Friday, September 6, 2013

Wireless Mesh Gotcha

FortiAP wireless access points have the ability to create a full mesh. This is a pretty nifty feature as described in the FortiOS Wireless Deployment Guide:

The access points of a WiFi network are usually connected to the WiFi controller through Ethernet wiring. A wireless mesh eliminates the need for Ethernet wiring by connecting WiFi access points to the controller by radio. This is useful where installation of Ethernet wiring is impractical. 

The AP that is connected to the network by Ethernet is called the Mesh Root node.

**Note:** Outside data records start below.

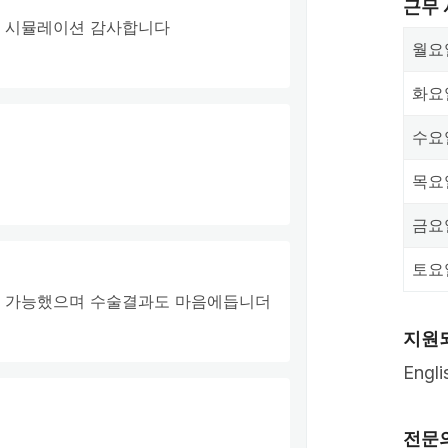
근무
과 시뮬레이션 감사합니다
월요
화요
수요
목요
금요
토요
활 가능했으며 수술결과도 마음에듭니더
지원
Engl
전문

It is configured with an SSID (also called a virtual access point or VAP) dedicated to backhaul communication with the remote FortiAP units. The backhaul SSID carries CAPWAP discovery, configuration, and other communications that would usually be carried on an Ethernet connection. Regular WiFi clients cannot connect to the backhaul SSID. They connect to the regular SSIDs carried on the access points.
The root node can be a FortiAP unit or the built-in AP of a FortiWiFi unit. APs that serve only regular WiFi clients are called Leaf nodes. Leaf APs that also carry the mesh SSID for more distant Leaf nodes are called Leaf/branch nodes.


In other words you can have the APs all wirelessly connected to each other and APs that are not wired into the network can backhaul their traffic via other APs. The requirement is that at least one of the APs in the chain is hard-wired to the network.

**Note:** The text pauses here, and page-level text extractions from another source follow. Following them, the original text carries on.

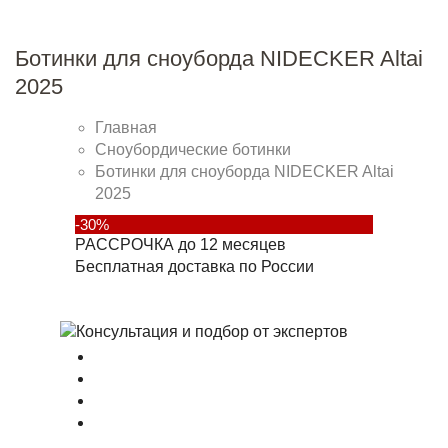
Ботинки для сноуборда NIDECKER Altai
2025
Главная
Сноубордические ботинки
Ботинки для сноуборда NIDECKER Altai
2025
-30%
РАССРОЧКА до 12 месяцев
Бесплатная доставка по России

A small gotcha is that by default the wireless mesh uses its own internal IP addressing scheme. The default IP address for the full-mesh interface is 192.168.3.99/24. I found this out the hard way because I have a VPN tunnel to a remote network which also uses 192.168.3.x/24. Looking at the routing table it was easy to see why I could no longer reach the remote VPN network after I had setup my new wireless access points.

FGT # get router info routing-table database
Codes: K - kernel, C - connected, S - static, R - RIP, B - BGP
       O - OSPF, IA - OSPF inter area
       N1 - OSPF NSSA external type 1, N2 - OSPF NSSA external type 2
       E1 - OSPF external type 1, E2 - OSPF external type 2
       i - IS-IS, L1 - IS-IS level-1, L2 - IS-IS level-2, ia - IS-IS inter area
       > - selected route, * - FIB route, p - stale info

S    *> 0.0.0.0/0 [5/0] via 1.2.3.4, wan1
C    *> 10.1.1.0/24 is directly connected, Internal
S    * 192.168.3.0/24 [1/0] is directly connected, FW_VPN_2_0
C    *> 192.168.3.0/24 is directly connected, wl.mesh


There are two routes available in the routing database to 192.168.3.0/24, the ">" in front of the route shows which one has been selected as the active route. Simply changing the network of the mesh interface to something like 192.168.254.99/24 will resolve the issue. This can be done in the GUI via "System -> Network -> Interfaces"

2 comments:

Anonymous said...

Is there any way to change the distance of a connected route so that a static one takes precedence?

I had a case where I wanted to go to subnet 192.168.5.0 via 192.168.1.2 BUT the fortigate also had an interface in the 192.168.1.0 network so a static route was never the preferred route due to the connected route. In the end I had to shutdown the interface to take the connected route out, but ideally I'd rather have the option to set the distance and keep the interface up

Sebastian said...

Try using a policy route. A directly connected interface will always have the lowest distance.